ACTIVITY: What is needed is an exact printout of all the data.

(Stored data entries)
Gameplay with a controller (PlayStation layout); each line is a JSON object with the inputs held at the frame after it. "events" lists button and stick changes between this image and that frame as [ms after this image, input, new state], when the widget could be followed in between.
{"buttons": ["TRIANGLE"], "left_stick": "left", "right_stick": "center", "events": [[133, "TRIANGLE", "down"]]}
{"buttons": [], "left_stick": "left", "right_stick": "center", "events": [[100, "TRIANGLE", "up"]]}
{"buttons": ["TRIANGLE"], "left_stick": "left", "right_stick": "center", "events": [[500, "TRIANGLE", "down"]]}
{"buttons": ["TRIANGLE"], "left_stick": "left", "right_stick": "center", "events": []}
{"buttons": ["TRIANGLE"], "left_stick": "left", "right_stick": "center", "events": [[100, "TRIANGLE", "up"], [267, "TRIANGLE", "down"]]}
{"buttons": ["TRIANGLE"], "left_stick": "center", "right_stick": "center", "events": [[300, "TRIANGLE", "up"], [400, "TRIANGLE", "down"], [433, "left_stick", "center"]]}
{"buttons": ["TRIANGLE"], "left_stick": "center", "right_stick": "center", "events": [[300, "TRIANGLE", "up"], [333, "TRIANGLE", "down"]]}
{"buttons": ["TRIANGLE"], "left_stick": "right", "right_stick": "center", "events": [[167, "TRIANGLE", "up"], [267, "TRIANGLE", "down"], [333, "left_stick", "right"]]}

TASK RESPONSE:
Gameplay with a controller (PlayStation layout); each line is a JSON object with the inputs held at the frame after it. "events" lists button and stick changes between this image and that frame as [ms after this image, input, new state], when the widget could be followed in between.
{"buttons": ["TRIANGLE"], "left_stick": "left", "right_stick": "center", "events": [[133, "TRIANGLE", "down"]]}
{"buttons": [], "left_stick": "left", "right_stick": "center", "events": [[100, "TRIANGLE", "up"]]}
{"buttons": ["TRIANGLE"], "left_stick": "left", "right_stick": "center", "events": [[500, "TRIANGLE", "down"]]}
{"buttons": ["TRIANGLE"], "left_stick": "left", "right_stick": "center", "events": []}
{"buttons": ["TRIANGLE"], "left_stick": "left", "right_stick": "center", "events": [[100, "TRIANGLE", "up"], [267, "TRIANGLE", "down"]]}
{"buttons": ["TRIANGLE"], "left_stick": "center", "right_stick": "center", "events": [[300, "TRIANGLE", "up"], [400, "TRIANGLE", "down"], [433, "left_stick", "center"]]}
{"buttons": ["TRIANGLE"], "left_stick": "center", "right_stick": "center", "events": [[300, "TRIANGLE", "up"], [333, "TRIANGLE", "down"]]}
{"buttons": ["TRIANGLE"], "left_stick": "right", "right_stick": "center", "events": [[167, "TRIANGLE", "up"], [267, "TRIANGLE", "down"], [333, "left_stick", "right"]]}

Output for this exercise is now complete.